◆ **TASK PROMPT**:
Transcribe everything in the camcorder format excerpt from "Format Container Codec" down to "(Sony, Canon Cinema)".

◆ **DOCUMENT EXCERPT**:
..........

MTS / AVCHD vs Other Camcorder Formats

Format Container Codec Typical bitrate Camera makers
MTS / M2TS (AVCHD) MPEG-2 TS H.264 17-28 Mbps (1080p max per AVCHD spec) Sony, Panasonic, Canon, JVC
MOV QuickTime H.264, ProRes 30-100+ Mbps Apple, some Canon DSLRs
MP4 MPEG-4 H.264, H.265 8-50 Mbps Most modern consumer cameras
MXF OP1a DNxHD, XAVC 50-200 Mbps Pro broadcast (Sony, Canon Cinema)

Compression Mode Quick Guide

Mode What it does Best for
Quality preset (Highest → Lowest) Tunes encoder presets internally One-click result
File size percentage Output ≈ N % of input Predictable shrinkage across batch
Exact target size Output ≤ X GB / MB Fitting a specific cap (cloud limit, USB drive)

..........

[Recorded data]
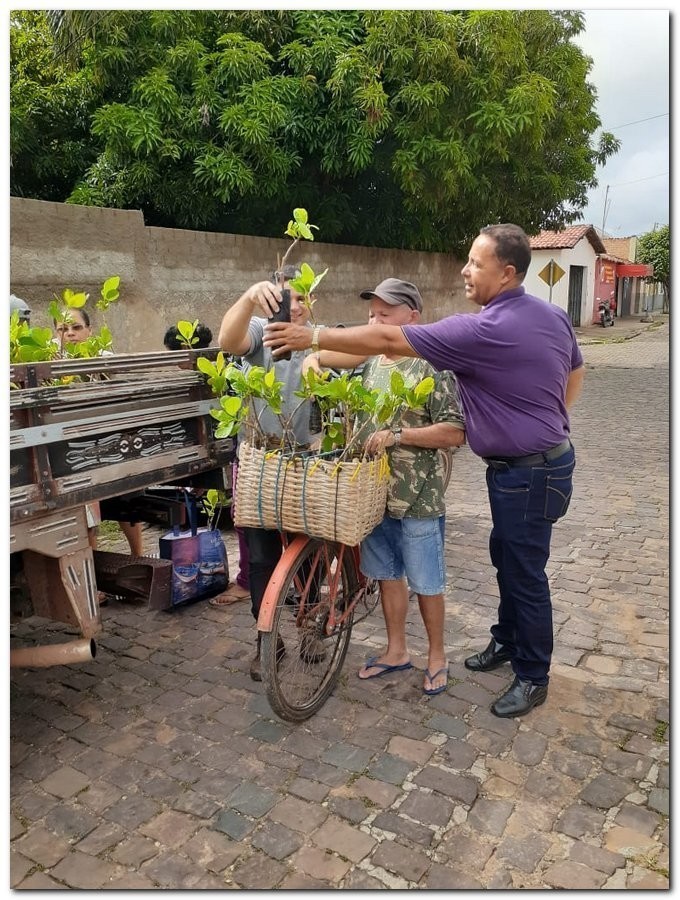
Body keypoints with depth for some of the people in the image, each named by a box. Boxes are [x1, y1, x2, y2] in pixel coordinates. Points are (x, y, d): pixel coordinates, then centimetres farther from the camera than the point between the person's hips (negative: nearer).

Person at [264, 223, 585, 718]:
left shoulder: (486, 330, -26)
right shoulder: (553, 314, 3)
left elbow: (389, 340, -26)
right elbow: (576, 372, 19)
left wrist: (313, 337, -21)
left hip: (529, 473, -10)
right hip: (546, 454, 10)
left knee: (524, 571, 5)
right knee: (506, 555, 23)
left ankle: (534, 677, 23)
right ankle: (507, 640, 42)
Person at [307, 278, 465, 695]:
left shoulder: (432, 366, -14)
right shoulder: (370, 361, 5)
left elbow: (454, 433, -18)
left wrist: (396, 435, -24)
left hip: (418, 498, -6)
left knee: (426, 582, 9)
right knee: (387, 574, 18)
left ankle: (437, 654, 30)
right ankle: (397, 650, 36)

..........

◆ **REPLY TO THE EXERCISE**:
Format Container Codec Typical bitrate Camera makers
MTS / M2TS (AVCHD) MPEG-2 TS H.264 17-28 Mbps (1080p max per AVCHD spec) Sony, Panasonic, Canon, JVC
MOV QuickTime H.264, ProRes 30-100+ Mbps Apple, some Canon DSLRs
MP4 MPEG-4 H.264, H.265 8-50 Mbps Most modern consumer cameras
MXF OP1a DNxHD, XAVC 50-200 Mbps Pro broadcast (Sony, Canon Cinema)